A Parallel Algebraic Approach Towards Discrete Optimisation
Date: July 19th (Friday)
Time: 11:35-12:00
Abstract
An extremely important subject of operational research
consists of integer programming (IP) problems,
also called discrete optimization problems, in which some or
all of the variables are required to assume integer values. The
acceptable integer values are sometimes further restricted to a finite
set or to nonnegative integers. Many combinatorial and graph problems can
be expressed in this form. Discrete-variable problems are usually more
complex and difficult to solve than continuous optimisation problems
since conventional numerical methods do not work anymore. Conventional
methods for solving integer programming are based on search where some
heuristics such as the Branch and Bound mechanism can be applied to reduce
the huge search space. Recently, the tools of commutative algebra and
algebraic geometry have brought new insights to integer programming via
the theory of Gr\"obner bases developed by Bruno Buchberger in the 1960s.

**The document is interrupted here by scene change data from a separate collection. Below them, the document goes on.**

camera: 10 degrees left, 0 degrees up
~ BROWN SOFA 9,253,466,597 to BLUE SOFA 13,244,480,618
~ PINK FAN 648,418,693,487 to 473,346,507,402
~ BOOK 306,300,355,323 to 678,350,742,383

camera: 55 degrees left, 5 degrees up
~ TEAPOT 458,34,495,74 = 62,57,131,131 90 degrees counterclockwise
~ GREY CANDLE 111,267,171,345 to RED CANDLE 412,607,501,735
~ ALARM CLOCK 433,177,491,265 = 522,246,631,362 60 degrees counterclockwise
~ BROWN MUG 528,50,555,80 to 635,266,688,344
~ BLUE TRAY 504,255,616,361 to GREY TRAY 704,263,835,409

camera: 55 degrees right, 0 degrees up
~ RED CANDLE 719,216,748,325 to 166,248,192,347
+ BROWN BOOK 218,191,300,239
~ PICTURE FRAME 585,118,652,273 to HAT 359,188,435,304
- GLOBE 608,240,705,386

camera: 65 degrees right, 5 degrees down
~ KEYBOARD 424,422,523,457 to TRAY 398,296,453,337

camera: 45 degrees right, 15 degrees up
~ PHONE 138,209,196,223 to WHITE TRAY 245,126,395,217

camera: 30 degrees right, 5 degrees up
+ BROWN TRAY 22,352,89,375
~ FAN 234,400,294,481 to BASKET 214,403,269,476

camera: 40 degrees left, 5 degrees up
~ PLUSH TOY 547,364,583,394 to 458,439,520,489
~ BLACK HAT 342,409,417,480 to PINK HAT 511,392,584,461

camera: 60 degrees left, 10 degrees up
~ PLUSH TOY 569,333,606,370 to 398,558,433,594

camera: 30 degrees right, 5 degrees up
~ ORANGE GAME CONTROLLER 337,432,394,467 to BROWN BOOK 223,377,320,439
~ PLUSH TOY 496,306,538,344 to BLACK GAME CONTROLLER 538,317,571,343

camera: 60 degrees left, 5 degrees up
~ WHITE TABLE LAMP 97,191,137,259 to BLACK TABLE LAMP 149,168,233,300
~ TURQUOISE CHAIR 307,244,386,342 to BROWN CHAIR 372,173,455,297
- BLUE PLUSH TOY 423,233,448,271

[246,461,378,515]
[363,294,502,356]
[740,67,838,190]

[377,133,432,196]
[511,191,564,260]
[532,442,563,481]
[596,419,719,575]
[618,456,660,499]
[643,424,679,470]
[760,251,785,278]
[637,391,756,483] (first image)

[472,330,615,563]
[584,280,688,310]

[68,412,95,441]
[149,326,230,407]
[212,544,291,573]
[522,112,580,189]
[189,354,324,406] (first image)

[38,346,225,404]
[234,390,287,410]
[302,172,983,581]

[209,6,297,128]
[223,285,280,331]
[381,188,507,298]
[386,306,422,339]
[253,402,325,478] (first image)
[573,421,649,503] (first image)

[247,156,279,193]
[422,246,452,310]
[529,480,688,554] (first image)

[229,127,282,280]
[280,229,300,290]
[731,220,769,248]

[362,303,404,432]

The key idea is to encode IP problems into a special ideal associated
with the constraint matrix $C$ and the cost (object) function $F$. An
important property of the ideal is that its Gr\"obner bases correspond
directly to the test sets of the IP problem. Thus, by employing an
algebraic package such as Macaulay and Maple, the test sets of IP can be
directly computed. Using a proper test set
(such as the minimal test set which
corresponts directly to the reduced Gr\"obner base of the ideal), the
optimal value of the cost function can be computed by constructing a
monotone path from the initial non-optimal solution of the problem to the
optimal solution. Thus, integer programming can be solved in a similar
fashion to the simplex method for linear programming without intensively
using heuristical search. This approach is particular interesting from
the point of parallelsation due to the inherent paralelism of the
Buchberger algorithm.
In this talk, I will present in detail this algeraic method of solving
integer programming. In particular, I will discuss the parallelsation of
the method and its practical impacts.